_What is required_:
Please copy out the listing below word for word, starting at its very first line and ending at the line that contains "विद्यार्थीः", with that line included.

####

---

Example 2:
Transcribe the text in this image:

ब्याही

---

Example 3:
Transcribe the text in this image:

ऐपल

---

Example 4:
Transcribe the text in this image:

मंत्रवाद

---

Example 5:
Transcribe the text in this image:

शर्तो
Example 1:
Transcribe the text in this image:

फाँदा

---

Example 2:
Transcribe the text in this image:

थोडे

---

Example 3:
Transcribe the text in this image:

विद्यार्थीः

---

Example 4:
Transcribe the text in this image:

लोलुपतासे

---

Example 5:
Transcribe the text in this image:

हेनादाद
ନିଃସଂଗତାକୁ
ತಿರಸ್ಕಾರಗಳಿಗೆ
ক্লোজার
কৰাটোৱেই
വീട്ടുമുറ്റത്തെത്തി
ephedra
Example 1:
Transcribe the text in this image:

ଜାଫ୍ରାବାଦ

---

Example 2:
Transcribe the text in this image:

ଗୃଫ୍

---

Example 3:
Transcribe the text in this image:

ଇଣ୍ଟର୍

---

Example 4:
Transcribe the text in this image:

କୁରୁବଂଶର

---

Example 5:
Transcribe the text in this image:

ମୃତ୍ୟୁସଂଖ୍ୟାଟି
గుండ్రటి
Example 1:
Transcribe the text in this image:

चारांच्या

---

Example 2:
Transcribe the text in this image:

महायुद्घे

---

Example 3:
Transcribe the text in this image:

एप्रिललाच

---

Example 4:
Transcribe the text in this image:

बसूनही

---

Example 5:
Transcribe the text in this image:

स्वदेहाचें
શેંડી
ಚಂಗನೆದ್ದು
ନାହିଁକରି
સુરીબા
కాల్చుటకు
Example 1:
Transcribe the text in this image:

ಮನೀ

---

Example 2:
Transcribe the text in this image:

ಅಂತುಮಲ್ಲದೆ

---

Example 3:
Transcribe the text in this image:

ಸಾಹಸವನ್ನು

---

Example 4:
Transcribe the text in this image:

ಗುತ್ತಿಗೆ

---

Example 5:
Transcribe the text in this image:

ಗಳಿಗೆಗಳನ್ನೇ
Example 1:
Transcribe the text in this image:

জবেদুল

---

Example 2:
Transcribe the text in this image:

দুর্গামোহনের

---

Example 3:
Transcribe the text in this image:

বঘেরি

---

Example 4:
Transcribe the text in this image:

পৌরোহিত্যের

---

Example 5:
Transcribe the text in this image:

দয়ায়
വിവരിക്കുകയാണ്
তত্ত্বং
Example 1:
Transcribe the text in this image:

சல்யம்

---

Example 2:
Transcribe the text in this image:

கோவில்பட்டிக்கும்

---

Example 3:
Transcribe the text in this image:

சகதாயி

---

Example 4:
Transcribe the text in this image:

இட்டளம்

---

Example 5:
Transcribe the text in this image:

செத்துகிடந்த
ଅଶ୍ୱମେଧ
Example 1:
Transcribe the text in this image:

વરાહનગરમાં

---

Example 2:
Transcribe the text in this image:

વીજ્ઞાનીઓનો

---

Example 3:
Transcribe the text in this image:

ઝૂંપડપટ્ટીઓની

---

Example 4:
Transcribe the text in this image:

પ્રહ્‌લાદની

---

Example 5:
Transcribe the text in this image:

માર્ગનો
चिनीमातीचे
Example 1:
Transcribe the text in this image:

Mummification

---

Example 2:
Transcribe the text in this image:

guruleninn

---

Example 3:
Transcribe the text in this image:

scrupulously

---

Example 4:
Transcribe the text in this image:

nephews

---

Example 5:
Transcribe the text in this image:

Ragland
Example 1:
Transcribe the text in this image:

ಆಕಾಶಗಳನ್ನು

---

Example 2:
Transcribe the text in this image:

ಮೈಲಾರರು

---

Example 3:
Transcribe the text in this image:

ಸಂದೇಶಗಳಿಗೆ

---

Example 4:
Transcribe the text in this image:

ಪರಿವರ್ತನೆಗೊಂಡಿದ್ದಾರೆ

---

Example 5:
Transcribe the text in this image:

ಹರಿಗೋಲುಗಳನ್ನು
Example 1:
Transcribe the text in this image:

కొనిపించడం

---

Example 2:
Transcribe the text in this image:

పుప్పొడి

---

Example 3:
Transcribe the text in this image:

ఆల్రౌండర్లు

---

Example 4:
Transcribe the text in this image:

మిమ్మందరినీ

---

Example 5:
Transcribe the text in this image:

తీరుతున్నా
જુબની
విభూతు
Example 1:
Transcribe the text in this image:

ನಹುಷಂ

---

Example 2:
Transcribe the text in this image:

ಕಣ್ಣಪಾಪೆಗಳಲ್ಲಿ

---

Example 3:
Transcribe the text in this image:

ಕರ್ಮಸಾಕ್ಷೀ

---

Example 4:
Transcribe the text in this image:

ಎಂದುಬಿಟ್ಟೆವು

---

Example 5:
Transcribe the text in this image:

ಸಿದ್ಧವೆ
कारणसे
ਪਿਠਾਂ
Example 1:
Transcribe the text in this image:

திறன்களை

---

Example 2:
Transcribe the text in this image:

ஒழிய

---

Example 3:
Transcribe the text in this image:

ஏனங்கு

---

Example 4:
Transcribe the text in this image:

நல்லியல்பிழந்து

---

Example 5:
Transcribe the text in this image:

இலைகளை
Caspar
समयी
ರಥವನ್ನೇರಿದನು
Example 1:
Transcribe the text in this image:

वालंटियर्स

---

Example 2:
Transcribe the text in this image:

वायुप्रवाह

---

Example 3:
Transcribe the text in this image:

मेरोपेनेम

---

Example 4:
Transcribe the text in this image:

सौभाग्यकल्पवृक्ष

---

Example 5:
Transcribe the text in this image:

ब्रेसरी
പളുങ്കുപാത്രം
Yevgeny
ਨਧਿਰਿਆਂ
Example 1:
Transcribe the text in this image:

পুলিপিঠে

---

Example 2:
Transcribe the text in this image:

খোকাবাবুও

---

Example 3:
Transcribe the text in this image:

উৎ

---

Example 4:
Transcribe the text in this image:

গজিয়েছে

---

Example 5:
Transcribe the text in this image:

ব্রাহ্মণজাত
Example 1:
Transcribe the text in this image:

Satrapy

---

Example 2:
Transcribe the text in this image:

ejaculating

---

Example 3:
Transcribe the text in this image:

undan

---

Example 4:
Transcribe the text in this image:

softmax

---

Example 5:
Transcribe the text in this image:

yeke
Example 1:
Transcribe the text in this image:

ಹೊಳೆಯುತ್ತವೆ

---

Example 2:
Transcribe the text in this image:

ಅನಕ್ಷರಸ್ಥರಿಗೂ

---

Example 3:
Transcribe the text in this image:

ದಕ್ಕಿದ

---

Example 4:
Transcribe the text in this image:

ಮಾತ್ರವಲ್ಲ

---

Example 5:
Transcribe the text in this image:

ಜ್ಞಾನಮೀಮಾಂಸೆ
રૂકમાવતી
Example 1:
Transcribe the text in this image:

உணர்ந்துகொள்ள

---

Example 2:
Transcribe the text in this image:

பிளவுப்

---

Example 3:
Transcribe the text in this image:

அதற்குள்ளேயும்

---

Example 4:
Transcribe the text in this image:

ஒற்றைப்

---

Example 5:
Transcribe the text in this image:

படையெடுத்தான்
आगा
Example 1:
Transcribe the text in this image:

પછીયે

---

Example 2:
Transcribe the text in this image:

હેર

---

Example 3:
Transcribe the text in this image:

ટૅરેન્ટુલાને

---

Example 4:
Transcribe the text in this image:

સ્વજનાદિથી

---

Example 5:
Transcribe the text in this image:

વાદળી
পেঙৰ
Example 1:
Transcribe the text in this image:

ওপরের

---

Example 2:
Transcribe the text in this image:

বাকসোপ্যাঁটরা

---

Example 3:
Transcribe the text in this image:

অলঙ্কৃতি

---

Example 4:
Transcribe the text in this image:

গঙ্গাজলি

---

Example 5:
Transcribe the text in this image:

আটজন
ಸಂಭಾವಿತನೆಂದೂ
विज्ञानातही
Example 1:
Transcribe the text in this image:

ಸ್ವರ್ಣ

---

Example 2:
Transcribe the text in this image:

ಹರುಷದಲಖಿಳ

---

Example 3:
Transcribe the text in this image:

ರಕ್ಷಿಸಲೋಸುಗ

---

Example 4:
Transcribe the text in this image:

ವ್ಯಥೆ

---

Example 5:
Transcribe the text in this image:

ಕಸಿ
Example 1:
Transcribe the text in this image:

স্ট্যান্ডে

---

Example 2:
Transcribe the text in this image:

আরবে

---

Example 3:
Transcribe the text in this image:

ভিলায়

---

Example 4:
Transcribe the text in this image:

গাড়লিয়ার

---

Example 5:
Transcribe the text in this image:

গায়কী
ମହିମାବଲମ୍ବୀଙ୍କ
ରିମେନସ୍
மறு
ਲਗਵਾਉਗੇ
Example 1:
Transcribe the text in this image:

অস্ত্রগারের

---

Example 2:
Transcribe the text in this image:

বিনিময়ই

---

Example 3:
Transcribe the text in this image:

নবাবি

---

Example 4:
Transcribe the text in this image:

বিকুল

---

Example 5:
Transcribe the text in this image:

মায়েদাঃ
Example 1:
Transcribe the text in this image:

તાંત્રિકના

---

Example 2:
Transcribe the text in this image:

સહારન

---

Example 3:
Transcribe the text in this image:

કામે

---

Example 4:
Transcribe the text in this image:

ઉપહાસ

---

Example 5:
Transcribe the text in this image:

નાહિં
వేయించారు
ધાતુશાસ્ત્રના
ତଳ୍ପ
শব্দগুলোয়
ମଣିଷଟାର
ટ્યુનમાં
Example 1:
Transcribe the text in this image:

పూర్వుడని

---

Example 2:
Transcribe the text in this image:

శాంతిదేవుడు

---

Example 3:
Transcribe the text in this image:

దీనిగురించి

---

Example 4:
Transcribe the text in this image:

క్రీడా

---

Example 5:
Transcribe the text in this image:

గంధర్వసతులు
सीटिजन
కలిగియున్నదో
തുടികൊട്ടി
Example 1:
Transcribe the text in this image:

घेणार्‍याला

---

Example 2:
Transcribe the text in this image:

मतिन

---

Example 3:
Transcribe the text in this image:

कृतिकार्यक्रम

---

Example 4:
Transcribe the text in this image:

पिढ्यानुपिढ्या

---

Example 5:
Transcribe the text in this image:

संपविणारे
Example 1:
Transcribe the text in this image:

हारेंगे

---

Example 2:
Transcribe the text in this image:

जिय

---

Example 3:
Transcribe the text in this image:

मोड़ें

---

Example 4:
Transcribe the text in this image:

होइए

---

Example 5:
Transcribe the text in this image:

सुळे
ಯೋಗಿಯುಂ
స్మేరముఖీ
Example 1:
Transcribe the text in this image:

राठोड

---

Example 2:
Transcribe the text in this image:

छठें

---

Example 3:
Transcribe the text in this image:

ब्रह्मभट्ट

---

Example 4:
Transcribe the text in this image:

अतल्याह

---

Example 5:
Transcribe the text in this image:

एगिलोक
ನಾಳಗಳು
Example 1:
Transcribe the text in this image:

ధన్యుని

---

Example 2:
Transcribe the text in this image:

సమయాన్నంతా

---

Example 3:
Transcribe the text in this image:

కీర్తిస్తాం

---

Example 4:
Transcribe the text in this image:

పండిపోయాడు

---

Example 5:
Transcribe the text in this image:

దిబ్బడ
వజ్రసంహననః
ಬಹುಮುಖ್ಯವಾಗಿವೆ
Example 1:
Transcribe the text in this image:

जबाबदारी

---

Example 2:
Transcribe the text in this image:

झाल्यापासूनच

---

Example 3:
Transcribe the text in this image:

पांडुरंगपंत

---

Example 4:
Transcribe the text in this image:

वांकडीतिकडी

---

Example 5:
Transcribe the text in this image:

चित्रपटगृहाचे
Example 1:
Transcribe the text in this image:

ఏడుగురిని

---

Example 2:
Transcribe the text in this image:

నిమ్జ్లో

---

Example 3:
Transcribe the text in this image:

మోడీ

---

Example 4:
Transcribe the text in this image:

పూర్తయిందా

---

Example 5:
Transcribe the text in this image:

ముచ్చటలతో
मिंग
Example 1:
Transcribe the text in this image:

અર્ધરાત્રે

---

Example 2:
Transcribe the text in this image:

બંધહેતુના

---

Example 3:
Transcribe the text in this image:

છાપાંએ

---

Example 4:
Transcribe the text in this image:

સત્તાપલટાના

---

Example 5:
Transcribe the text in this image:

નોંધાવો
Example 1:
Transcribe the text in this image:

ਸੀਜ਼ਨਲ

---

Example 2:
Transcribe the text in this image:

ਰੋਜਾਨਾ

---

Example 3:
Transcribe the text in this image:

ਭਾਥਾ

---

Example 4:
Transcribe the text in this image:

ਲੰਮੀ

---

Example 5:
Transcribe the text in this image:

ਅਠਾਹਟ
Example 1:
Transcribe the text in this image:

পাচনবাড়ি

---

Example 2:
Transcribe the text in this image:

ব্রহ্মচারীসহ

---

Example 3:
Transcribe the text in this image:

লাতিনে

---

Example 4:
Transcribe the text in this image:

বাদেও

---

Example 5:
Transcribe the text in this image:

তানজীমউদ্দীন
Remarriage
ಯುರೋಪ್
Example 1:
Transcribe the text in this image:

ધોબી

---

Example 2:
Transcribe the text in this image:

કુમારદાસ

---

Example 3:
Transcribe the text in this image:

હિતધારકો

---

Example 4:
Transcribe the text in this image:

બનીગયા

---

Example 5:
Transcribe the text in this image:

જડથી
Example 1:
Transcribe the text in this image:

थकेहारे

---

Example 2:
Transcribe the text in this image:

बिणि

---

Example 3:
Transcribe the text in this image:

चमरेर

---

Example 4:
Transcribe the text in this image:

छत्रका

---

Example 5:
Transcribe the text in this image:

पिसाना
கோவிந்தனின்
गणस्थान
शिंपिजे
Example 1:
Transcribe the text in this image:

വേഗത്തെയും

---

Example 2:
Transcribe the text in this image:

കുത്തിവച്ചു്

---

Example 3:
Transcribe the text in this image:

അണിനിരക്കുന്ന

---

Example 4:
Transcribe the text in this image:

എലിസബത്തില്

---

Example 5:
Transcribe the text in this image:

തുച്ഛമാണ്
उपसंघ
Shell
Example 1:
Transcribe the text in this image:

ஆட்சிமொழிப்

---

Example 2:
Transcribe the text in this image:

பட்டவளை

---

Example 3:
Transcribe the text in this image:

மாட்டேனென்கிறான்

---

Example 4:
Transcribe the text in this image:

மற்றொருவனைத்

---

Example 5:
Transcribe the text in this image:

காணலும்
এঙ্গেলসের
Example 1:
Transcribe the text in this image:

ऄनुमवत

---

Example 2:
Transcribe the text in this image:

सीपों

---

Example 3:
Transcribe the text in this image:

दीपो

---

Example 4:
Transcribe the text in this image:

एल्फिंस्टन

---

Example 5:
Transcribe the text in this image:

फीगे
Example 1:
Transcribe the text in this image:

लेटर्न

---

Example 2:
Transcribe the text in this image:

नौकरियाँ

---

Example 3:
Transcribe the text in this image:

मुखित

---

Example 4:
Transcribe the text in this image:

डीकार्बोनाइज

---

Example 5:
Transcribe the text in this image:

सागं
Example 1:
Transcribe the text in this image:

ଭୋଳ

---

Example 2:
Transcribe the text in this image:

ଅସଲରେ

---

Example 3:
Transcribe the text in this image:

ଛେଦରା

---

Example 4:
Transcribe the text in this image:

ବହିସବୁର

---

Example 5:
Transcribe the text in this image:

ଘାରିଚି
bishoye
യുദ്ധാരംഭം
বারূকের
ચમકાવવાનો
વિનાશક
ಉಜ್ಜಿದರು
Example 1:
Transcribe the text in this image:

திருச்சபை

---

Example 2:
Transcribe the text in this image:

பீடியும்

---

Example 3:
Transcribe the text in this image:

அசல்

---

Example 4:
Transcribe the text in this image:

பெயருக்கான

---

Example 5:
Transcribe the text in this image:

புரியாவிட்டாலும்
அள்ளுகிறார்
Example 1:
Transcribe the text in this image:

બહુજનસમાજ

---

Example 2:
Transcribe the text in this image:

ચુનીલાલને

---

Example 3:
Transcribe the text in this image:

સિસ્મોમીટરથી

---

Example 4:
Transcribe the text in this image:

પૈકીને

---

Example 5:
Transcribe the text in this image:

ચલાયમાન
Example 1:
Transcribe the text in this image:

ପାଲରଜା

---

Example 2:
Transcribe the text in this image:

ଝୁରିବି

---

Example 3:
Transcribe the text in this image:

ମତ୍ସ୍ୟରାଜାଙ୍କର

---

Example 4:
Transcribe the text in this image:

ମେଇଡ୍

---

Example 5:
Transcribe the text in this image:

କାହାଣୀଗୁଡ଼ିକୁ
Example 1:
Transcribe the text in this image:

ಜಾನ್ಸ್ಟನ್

####

_Worked answer_:
---

Example 2:
Transcribe the text in this image:

ब्याही

---

Example 3:
Transcribe the text in this image:

ऐपल

---

Example 4:
Transcribe the text in this image:

मंत्रवाद

---

Example 5:
Transcribe the text in this image:

शर्तो
Example 1:
Transcribe the text in this image:

फाँदा

---

Example 2:
Transcribe the text in this image:

थोडे

---

Example 3:
Transcribe the text in this image:

विद्यार्थीः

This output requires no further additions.